Patel has argued that it’s time for a change in Congress while also hitting Nadler and Maloney for wishy-washy answers over whether President Joe Biden should run for reelection in 2024.

“This is not 1992 anymore,” Patel said in a press conference on Monday. “From abortion rights to gun control to climate change, we need energetic, new leaders, optimists with hope and ideas and energy, and we are incredibly proud of the way we have conducted this campaign.”

Early in the race, it was speculated that Nadler and Maloney would split the so-called establishment vote and that Patel could win on his fresh-faced message.

“My thought was that Patel could benefit from that being from a new and younger generation.

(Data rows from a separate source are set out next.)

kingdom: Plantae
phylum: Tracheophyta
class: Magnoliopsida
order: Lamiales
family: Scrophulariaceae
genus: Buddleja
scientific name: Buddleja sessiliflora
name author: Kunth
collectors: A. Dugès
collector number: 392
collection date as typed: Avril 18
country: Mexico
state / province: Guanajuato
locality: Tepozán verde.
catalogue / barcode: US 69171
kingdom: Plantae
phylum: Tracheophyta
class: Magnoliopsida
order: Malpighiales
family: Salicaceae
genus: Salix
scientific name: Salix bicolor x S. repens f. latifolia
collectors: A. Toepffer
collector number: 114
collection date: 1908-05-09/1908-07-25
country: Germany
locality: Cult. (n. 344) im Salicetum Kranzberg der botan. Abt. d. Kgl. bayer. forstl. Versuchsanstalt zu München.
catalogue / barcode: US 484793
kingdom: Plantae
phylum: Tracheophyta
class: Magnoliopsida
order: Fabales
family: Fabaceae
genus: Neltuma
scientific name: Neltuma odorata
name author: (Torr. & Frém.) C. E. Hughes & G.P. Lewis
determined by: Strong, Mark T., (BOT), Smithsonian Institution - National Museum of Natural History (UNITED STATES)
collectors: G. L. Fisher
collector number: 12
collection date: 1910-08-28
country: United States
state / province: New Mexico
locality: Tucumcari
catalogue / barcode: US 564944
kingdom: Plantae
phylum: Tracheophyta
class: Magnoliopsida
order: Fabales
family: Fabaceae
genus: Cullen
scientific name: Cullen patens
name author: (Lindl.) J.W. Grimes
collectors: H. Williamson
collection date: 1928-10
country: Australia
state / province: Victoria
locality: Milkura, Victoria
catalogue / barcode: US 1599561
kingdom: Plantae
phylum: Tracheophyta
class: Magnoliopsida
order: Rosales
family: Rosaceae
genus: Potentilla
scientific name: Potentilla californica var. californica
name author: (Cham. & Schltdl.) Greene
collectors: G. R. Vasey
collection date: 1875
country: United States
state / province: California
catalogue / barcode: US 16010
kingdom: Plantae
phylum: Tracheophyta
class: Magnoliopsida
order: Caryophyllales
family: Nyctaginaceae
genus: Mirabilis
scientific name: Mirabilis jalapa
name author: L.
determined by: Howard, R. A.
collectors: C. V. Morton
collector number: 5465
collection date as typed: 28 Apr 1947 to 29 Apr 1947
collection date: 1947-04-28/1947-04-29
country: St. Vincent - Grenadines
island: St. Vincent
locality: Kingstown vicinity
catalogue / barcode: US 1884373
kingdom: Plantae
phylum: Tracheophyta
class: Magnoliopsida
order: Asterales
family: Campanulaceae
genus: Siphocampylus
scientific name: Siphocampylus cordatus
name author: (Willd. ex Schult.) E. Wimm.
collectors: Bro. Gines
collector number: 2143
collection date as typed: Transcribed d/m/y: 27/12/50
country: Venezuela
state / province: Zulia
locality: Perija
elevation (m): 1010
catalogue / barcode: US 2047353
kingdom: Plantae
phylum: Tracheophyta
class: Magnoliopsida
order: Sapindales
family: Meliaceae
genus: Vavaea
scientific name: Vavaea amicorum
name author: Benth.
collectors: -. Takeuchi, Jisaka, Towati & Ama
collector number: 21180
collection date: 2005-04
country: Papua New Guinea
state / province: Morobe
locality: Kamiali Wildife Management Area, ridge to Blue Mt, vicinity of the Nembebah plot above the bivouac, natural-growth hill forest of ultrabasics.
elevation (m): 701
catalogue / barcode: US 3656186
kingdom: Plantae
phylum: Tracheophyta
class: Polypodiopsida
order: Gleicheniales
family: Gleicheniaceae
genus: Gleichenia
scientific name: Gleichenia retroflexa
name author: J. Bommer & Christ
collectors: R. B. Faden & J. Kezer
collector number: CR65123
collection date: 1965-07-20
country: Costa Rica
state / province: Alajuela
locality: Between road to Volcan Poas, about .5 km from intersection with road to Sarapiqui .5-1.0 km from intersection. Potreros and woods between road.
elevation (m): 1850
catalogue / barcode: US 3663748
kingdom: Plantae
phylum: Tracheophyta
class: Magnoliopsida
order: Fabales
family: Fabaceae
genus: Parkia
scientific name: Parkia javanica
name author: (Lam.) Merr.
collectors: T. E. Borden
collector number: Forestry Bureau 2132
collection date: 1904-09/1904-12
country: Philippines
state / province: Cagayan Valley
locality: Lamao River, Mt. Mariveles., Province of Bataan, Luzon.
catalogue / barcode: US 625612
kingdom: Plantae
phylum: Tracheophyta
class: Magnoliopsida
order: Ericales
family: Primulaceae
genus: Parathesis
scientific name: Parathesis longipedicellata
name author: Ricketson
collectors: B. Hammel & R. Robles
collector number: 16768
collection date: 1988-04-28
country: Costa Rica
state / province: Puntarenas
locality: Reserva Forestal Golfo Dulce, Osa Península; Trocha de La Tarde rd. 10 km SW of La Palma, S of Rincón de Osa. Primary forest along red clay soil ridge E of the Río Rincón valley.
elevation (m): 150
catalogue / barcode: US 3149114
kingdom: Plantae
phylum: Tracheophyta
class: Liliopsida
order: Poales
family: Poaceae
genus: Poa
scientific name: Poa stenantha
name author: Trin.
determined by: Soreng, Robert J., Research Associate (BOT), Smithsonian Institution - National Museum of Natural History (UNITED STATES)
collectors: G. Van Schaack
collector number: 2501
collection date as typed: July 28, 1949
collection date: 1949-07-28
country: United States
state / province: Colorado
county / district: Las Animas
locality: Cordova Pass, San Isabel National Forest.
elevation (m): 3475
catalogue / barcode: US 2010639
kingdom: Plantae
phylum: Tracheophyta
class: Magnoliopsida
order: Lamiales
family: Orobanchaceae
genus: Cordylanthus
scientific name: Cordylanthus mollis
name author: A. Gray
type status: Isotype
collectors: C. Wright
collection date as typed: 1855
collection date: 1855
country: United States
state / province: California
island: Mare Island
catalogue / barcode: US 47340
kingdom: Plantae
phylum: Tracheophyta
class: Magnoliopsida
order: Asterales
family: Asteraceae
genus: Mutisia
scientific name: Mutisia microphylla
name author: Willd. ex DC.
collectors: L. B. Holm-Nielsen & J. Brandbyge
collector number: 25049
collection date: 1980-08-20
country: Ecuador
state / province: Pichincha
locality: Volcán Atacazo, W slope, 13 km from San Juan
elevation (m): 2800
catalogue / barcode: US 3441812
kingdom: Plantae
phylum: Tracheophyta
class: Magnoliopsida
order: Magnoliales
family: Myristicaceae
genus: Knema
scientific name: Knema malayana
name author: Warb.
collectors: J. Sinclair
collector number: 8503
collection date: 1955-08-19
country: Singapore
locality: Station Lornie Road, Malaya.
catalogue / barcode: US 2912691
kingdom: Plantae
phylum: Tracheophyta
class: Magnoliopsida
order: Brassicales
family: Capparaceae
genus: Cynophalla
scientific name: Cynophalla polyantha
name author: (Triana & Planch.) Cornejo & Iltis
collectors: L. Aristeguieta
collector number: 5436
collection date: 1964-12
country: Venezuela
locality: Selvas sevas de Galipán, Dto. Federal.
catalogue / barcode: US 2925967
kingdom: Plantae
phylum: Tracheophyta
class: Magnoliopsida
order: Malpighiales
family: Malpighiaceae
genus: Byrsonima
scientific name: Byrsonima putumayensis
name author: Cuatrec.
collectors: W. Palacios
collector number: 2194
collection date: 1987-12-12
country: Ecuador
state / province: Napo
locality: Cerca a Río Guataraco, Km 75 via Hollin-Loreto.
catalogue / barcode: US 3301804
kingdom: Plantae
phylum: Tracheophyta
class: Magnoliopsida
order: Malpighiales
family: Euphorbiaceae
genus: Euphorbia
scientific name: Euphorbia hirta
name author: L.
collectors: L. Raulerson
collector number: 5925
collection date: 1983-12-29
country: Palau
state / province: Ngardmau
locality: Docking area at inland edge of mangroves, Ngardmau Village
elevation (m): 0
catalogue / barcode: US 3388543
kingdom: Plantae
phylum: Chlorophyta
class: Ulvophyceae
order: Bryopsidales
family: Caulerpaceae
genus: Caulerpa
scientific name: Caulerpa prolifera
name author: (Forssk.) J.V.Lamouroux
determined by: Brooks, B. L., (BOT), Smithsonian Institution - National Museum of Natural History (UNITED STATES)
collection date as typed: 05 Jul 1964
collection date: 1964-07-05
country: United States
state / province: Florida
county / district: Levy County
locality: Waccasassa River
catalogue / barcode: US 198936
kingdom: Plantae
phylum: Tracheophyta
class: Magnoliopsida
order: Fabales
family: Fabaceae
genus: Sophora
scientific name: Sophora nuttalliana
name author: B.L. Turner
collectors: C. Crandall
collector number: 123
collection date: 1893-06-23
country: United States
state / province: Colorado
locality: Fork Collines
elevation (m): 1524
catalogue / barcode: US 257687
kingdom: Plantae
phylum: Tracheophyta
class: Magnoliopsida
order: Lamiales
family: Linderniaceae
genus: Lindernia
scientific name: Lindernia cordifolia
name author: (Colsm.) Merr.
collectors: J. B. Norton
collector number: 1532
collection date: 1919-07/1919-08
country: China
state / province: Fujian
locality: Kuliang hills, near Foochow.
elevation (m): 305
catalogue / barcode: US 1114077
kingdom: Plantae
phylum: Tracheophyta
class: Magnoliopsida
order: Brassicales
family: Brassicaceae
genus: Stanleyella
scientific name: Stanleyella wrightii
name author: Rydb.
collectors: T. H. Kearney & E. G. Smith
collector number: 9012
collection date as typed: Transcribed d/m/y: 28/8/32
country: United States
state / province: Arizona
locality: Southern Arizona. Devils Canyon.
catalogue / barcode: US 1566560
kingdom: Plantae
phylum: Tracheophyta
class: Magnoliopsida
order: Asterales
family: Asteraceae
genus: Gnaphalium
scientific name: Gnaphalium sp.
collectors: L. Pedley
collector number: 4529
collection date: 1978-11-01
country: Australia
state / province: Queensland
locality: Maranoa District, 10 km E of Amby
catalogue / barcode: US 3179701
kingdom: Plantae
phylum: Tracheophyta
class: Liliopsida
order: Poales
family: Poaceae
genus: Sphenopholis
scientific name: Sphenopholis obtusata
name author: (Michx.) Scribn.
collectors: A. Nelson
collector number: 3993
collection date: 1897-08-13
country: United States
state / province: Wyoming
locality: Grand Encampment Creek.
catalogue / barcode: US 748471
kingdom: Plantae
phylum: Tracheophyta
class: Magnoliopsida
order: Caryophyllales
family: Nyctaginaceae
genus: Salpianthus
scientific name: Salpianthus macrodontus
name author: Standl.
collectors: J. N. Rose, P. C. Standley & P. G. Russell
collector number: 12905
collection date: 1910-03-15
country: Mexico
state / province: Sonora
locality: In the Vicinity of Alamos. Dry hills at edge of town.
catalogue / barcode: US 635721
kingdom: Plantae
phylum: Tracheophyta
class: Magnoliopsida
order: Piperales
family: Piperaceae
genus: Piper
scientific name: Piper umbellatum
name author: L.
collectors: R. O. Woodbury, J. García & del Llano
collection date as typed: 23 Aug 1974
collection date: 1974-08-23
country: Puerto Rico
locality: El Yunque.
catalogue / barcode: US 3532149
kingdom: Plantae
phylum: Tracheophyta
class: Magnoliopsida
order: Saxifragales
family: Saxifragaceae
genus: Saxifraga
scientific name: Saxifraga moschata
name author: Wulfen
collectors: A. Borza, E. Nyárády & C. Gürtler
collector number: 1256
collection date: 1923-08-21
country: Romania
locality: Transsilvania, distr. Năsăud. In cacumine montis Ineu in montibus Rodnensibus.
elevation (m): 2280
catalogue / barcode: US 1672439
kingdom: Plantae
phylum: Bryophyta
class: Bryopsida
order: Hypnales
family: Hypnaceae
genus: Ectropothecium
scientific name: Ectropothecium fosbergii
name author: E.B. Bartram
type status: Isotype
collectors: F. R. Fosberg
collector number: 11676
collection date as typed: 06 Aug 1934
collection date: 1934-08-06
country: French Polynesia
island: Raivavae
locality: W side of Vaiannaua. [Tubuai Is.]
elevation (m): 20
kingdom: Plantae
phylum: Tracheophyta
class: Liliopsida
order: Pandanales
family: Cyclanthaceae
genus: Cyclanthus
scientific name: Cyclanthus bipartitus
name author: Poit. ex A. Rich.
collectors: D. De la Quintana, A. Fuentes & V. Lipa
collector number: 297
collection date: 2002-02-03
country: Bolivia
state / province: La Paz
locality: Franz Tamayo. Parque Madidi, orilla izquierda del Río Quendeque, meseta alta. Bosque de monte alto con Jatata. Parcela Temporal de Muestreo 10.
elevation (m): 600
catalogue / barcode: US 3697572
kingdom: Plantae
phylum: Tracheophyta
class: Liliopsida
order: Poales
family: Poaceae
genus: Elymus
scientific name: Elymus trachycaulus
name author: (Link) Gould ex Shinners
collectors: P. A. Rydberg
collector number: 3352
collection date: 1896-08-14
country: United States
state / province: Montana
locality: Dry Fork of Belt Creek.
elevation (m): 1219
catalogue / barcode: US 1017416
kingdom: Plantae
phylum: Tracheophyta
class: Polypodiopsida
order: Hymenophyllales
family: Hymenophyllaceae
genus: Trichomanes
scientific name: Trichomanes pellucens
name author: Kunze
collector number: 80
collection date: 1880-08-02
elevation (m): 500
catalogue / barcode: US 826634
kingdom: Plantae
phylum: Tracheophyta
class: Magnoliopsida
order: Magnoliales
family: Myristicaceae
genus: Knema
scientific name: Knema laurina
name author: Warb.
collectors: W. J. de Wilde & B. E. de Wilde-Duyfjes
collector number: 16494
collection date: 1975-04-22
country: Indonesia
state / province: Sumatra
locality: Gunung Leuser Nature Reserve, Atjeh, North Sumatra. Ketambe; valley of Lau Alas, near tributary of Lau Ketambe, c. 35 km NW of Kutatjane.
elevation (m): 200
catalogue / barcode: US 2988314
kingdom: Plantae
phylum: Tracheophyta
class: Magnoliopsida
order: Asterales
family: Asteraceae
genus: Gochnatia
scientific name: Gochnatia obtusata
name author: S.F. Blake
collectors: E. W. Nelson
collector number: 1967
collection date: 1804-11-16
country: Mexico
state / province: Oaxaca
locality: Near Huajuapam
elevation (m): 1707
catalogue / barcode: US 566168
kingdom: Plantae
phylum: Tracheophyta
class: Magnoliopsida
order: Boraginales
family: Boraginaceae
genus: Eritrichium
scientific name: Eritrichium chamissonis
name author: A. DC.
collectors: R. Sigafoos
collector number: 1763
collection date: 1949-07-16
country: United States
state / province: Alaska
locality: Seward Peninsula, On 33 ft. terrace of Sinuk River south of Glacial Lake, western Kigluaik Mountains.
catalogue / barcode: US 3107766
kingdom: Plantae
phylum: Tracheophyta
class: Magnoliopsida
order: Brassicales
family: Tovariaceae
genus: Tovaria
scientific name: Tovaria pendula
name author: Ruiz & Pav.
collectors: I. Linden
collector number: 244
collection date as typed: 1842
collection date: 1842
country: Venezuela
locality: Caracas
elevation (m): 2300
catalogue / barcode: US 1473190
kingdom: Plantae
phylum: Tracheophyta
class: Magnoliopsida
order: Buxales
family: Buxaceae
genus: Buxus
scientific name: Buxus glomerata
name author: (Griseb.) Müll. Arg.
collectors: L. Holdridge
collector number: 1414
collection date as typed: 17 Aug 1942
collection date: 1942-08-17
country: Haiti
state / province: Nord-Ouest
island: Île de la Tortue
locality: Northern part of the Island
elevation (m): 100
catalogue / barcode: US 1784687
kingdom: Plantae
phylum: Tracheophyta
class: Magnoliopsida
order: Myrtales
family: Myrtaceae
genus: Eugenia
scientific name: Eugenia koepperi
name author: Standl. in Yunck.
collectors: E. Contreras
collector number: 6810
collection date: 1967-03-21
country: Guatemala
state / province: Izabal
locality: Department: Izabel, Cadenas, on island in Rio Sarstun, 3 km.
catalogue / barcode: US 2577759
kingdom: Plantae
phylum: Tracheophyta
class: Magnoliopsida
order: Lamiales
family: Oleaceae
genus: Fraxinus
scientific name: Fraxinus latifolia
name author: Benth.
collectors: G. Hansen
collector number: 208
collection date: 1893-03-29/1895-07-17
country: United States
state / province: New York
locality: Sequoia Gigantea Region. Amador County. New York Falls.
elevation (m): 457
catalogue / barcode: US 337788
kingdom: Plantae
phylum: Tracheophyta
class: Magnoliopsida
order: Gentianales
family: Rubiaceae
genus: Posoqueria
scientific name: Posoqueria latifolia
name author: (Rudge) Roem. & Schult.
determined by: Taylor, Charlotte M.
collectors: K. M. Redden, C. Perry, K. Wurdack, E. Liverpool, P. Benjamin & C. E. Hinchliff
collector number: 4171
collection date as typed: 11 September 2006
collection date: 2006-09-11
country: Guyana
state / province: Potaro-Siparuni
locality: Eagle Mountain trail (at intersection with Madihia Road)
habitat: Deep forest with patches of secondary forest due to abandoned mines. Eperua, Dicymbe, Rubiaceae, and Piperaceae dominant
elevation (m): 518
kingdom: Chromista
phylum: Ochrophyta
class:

However, maybe it has benefited Nadler and to an extent Maloney that Washington Democrats over the past couple of weeks have some wind at their backs, seem to have opened up their eyes, realized that they’re in the majority and have delivered. And maybe that has benefited these two institutionalists,” Reinish said, referring to recent major legislation congressional Democrats have sent to Biden’s desk.

Nadler has enjoyed a burst of momentum in the final stretch, winning the coveted endorsements of The New York Times‘ editorial board and Senate Majority Leader Chuck Schumer — support that led Maloney to decry the influence of the “old boys’ network that sticks together.”

Regardless of the outcome Tuesday, New York City will be losing a senior member of Congress who’s built up a career’s worth of chits in the Capitol.

Democrats lament that as a self-inflicted loss after their heavily gerrymandered House map was challenged by Republicans and ultimately scrapped by a state court, handing the map-drawling process to an outside special master who did not take Democratic priorities into account.

“I think that they naively thought that there would never be a lawsuit that could effectively overturn their maps and render their process moot,” said Reinish, the strategist. “And I think that they did not plan at all well for that. And I think it was very easy for the Republicans to find a judge to do it. They did it very successfully.”